### Work task
Arrange the text lines from all the records below into a Markdown table with the columns Row and Line, numbering each row and skipping blank lines. Leave the pictures out of the table.

### Dataset records

☆ ☆ ☆ ☆ ☆

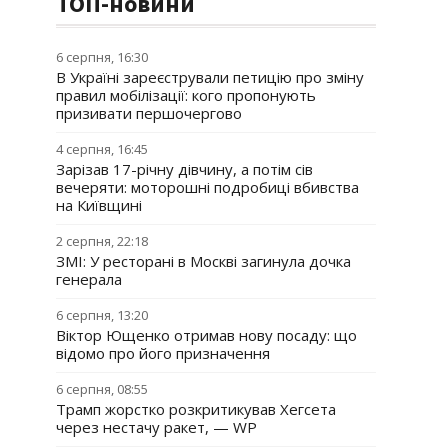
ТОП-новини
6 серпня, 16:30
В Україні зареєстрували петицію про зміну
правил мобілізації: кого пропонують
призивати першочергово
4 серпня, 16:45
Зарізав 17-річну дівчину, а потім сів
вечеряти: моторошні подробиці вбивства
на Київщині
2 серпня, 22:18
ЗМІ: У ресторані в Москві загинула дочка
генерала
6 серпня, 13:20
Віктор Ющенко отримав нову посаду: що
відомо про його призначення
6 серпня, 08:55
Трамп жорстко розкритикував Хегсета
через нестачу ракет, — WP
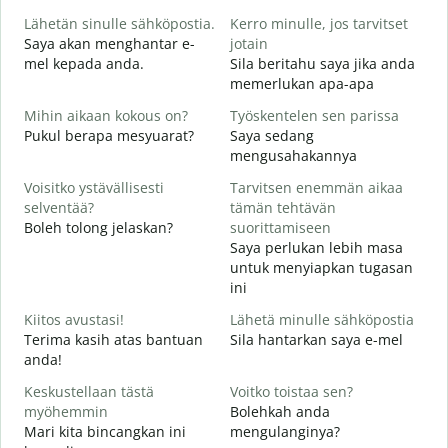
i
Lähetän sinulle sähköpostia.
Kerro minulle, jos tarvitset
S
Saya akan menghantar e-
jotain
p
mel kepada anda.
Sila beritahu saya jika anda
T
memerlukan apa-apa
A
Mihin aikaan kokous on?
Työskentelen sen parissa
K
Pukul berapa mesyuarat?
Saya sedang
Y
mengusahakannya
H
Voisitko ystävällisesti
Tarvitsen enemmän aikaa
s
selventää?
tämän tehtävän
Boleh tolong jelaskan?
suorittamiseen
M
Saya perlukan lebih masa
D
untuk menyiapkan tugasan
ini
Kiitos avustasi!
Lähetä minulle sähköpostia
Terima kasih atas bantuan
Sila hantarkan saya e-mel
anda!
Keskustellaan tästä
Voitko toistaa sen?
myöhemmin
Bolehkah anda
Mari kita bincangkan ini
mengulanginya?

☆ ☆ ☆ ☆ ☆

### Response to the exercise
| Row | Line |
|---|---|
| 1 | ТОП-новини |
| 2 | 6 серпня, 16:30 |
| 3 | В Україні зареєстрували петицію про зміну |
| 4 | правил мобілізації: кого пропонують |
| 5 | призивати першочергово |
| 6 | 4 серпня, 16:45 |
| 7 | Зарізав 17-річну дівчину, а потім сів |
| 8 | вечеряти: моторошні подробиці вбивства |
| 9 | на Київщині |
| 10 | 2 серпня, 22:18 |
| 11 | ЗМІ: У ресторані в Москві загинула дочка |
| 12 | генерала |
| 13 | 6 серпня, 13:20 |
| 14 | Віктор Ющенко отримав нову посаду: що |
| 15 | відомо про його призначення |
| 16 | 6 серпня, 08:55 |
| 17 | Трамп жорстко розкритикував Хегсета |
| 18 | через нестачу ракет, — WP |
| 19 | i |
| 20 | Lähetän sinulle sähköpostia. |
| 21 | Kerro minulle, jos tarvitset |
| 22 | S |
| 23 | Saya akan menghantar e- |
| 24 | jotain |
| 25 | p |
| 26 | mel kepada anda. |
| 27 | Sila beritahu saya jika anda |
| 28 | T |
| 29 | memerlukan apa-apa |
| 30 | A |
| 31 | Mihin aikaan kokous on? |
| 32 | Työskentelen sen parissa |
| 33 | K |
| 34 | Pukul berapa mesyuarat? |
| 35 | Saya sedang |
| 36 | Y |
| 37 | mengusahakannya |
| 38 | H |
| 39 | Voisitko ystävällisesti |
| 40 | Tarvitsen enemmän aikaa |
| 41 | s |
| 42 | selventää? |
| 43 | tämän tehtävän |
| 44 | Boleh tolong jelaskan? |
| 45 | suorittamiseen |
| 46 | M |
| 47 | Saya perlukan lebih masa |
| 48 | D |
| 49 | untuk menyiapkan tugasan |
| 50 | ini |
| 51 | Kiitos avustasi! |
| 52 | Lähetä minulle sähköpostia |
| 53 | Terima kasih atas bantuan |
| 54 | Sila hantarkan saya e-mel |
| 55 | anda! |
| 56 | Keskustellaan tästä |
| 57 | Voitko toistaa sen? |
| 58 | myöhemmin |
| 59 | Bolehkah anda |
| 60 | Mari kita bincangkan ini |
| 61 | mengulanginya? |